People mean well… but sometimes it’s better to say nothing at all.
- “I know how you feel… my dog is so cheeky!”. Firstly, you’re comparing my child to an animal. Only I am allowed to do that. Secondly, when your dog grows opposable thumbs and smushes strawberries into the carpet, or throws a screaming tantrum in the supermarket because you didn’t let them pick up every single packet of biscuits, then we’ll talk.
- “Just wait until the terrible twos – you haven’t seen anything yet!”. There’s this thing called ‘blissful ignorance’, and it shouldn’t be disturbed.
- “You’re so mean to them”. It’s called ‘not raising a little asshole’, and your parents should have tried it with you. If stopping them from choking on tiny objects/running out into a busy road/pulling a shelf of heavy items down on top of them is “mean”, I will wear the badge of Mean Parent with pride.
- “It’s because you’re doing _______ wrong”. Sorry, did I ask for a critique of my parenting skills? The only thing worse than hearing this phrase, is hearing it from someone who doesn’t have kids.
- “They’ll grow out of it”. In six or seven years. Maybe. You’re not helping!
- “She has lots of tantrums. Could it be autism?”. There is a pretty big difference between an ASD meltdown and a few toddler tantrums over teething pains and being forced to wear people clothes.
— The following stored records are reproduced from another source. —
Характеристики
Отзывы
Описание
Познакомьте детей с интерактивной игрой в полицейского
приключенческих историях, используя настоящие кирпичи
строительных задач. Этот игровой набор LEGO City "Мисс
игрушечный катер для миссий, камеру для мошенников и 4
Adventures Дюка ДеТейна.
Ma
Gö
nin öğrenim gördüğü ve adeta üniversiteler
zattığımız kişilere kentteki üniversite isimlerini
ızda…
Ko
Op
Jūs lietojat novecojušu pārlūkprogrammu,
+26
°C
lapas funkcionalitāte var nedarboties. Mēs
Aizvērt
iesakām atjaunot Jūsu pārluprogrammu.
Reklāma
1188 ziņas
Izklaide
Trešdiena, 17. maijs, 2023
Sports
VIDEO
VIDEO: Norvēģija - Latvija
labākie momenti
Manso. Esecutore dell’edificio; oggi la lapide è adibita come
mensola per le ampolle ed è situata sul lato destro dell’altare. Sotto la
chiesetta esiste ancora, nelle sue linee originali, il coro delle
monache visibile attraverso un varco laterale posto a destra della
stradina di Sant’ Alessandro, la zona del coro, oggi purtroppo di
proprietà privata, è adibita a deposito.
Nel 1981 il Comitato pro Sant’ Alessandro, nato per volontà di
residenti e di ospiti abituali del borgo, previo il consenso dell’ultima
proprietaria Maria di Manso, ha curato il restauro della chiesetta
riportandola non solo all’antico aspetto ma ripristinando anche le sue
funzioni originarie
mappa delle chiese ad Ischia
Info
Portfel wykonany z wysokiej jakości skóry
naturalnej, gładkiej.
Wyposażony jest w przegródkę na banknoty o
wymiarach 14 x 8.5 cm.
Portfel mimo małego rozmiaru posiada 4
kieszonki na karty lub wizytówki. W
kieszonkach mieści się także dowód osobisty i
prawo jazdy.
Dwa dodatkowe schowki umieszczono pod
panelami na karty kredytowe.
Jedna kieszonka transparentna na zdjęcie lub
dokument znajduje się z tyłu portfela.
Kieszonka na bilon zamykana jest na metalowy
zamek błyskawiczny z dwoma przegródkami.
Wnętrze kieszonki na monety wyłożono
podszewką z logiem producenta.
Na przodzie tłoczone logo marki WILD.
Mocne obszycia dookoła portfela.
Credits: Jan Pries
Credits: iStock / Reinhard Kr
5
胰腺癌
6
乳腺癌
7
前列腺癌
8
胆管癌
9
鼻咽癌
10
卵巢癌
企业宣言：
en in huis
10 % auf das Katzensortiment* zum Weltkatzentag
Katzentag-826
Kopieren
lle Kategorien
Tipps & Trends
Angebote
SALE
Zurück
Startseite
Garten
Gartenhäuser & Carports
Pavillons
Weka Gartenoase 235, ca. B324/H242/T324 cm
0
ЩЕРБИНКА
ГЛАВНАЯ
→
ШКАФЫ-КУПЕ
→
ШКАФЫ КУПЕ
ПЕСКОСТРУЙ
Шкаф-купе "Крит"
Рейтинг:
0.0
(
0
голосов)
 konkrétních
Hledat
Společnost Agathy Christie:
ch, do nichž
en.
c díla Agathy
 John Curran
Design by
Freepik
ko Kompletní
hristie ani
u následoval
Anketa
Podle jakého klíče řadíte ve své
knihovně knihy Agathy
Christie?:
This phrase is only acceptable if you are a behavioural psychologist.
- “Do you give them lots of sugar?”. There’s no link between sugar and hyperactivity, that’s been disproved. Science aside, can we stop blaming my parenting for my child’s perfectly natural tantrums?
- “How could you call her a monster? She’s a little angel!”. That’s exactly what she wants you to think.
- “When are you giving her a little brother or sister?”. Consider that the person you’re asking may either be a) not wanting any children in the future, or b) desperately trying for another and getting upset that it isn’t happening yet. Mind your own business.
- “You just need to give them a good smack”. Fuck off.